There are two types of holding structures: those that have one entity between the owner and the asset, and those which have multiple levels of entities between the owner and the asset.
A simple corporate structure is what I call a single-level structure. A parent/subsidiary structure is an example of a multi-level structure.
I am going to address multi-level structures in a future episode of this series. I will use the single-level structures to explain tax results, so you can see how (and if!) added complexity brings you added tax benefits.
How to Pick a Holding Structure
So many choices! How do you decide? There’s a method: drain the ocean and throw away the fish you don’t want. What you have left is dinner.
The analysis follows this sequence:
- Start. List all of the possible structure choices.
- Filter 1. Remove the prohibited (a legal question) choices.
- Filter 2. Remove the legally impossible choices.
- Filter 3. Remove the impractical (a real world question) choices.
- Filter 4. Remove the choices that have unacceptable estate tax results.
- Filter 5. Remove the choices that have unacceptable income tax results.
- Filter 6. Remove the choices that have unacceptable tax withholding results.
- End. Choose among the remaining structure options.
List All of the Options
As a preview of the conclusion of this episode in the “choose a holding structure” series, here is a table showing all of the single-entity holding structure choices available. I will show you the first three filters in this episode. Next time, I will address the estate tax analysis (Filter 4).
Filter 1: Explicitly Prohibited
A domestic corporation that has elected to be taxed under Subchapter S cannot be used. A nonresident alien may not be a shareholder of an S corporation.
(But do not be discouraged! When we look at multi-level holding structures we will discover that in fact a nonresident alien can use an S corporation to own U.S. real estate. This is an interesting strategy option for people renouncing U.S. citizenship or where you are fixing badly-designed existing holding structures).

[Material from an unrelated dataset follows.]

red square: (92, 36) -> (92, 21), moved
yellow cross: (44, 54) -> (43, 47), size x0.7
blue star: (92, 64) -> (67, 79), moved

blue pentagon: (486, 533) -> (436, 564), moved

Filter 2: Logically Impossible
It is impossible for a nonresident alien to own U.S. real property in a domestic revocable trust.
A domestic trust is one that passes the “court test” (a U.S. court has jurisdiction over trust administration) and the “control test” (all substantial decisions are made by United States persons).

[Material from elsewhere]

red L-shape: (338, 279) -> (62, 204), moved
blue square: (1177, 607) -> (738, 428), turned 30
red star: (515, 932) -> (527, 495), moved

If a nonresident alien creates a revocable trust and holds the power to revoke it, that power to revoke is substantial, and it is held by someone who is not a United States person. Therefore, the court fails the “court test” and is classified as a foreign trust.
Therefore, we cross the “domestic revocable trust” off the list, because even though in theory it’s a thing, it can never in fact exist as long as the power to revoke is held by a nonresident alien.
Filter 3: Wildly Impractical
The final item we cross off the list is the REIT idea. Among other things, an entity–to be classified as a REIT–must have at least 100 beneficial owners. This is buying a bulldozer for your potted plants.
At the end of these knockout punches, we have quickly and cheaply eliminated three ideas, using generic tax laws. We have not examined specific and technical estate, gift, or income tax rules to determine the performance of the different structures. That’s next.
Result: from 13 choices to 10 remaining
We have reduced the number of choices from 13 to 10 without looking at the tax performance of any particular structure.
Next episode: estate tax
In the next exciting episode, we will whittle the number of single-level entity holding structure choices down from ten to three, based on estate tax performance of the structures. Future episodes will examine the income tax performance of those remaining three structures and FIRPTA withholding on sale.
After that . . .
I will then look at multi-level holding structures. Perhaps some of the unacceptable single-level holding structures can redeem themselves when we add a layer.
Hint hint. Does your nonresident investor want to use an S corporation?
As noted above, nonresidents cannot be shareholders of S corporations. But what if . . . a trust owns S corporation stock and a nonresident is a beneficiary of that trust? Hint hint Electing Small Business Trust hint hint Tax Cuts and Jobs Act amendment to IRC §1361(c)(2)(B)(v).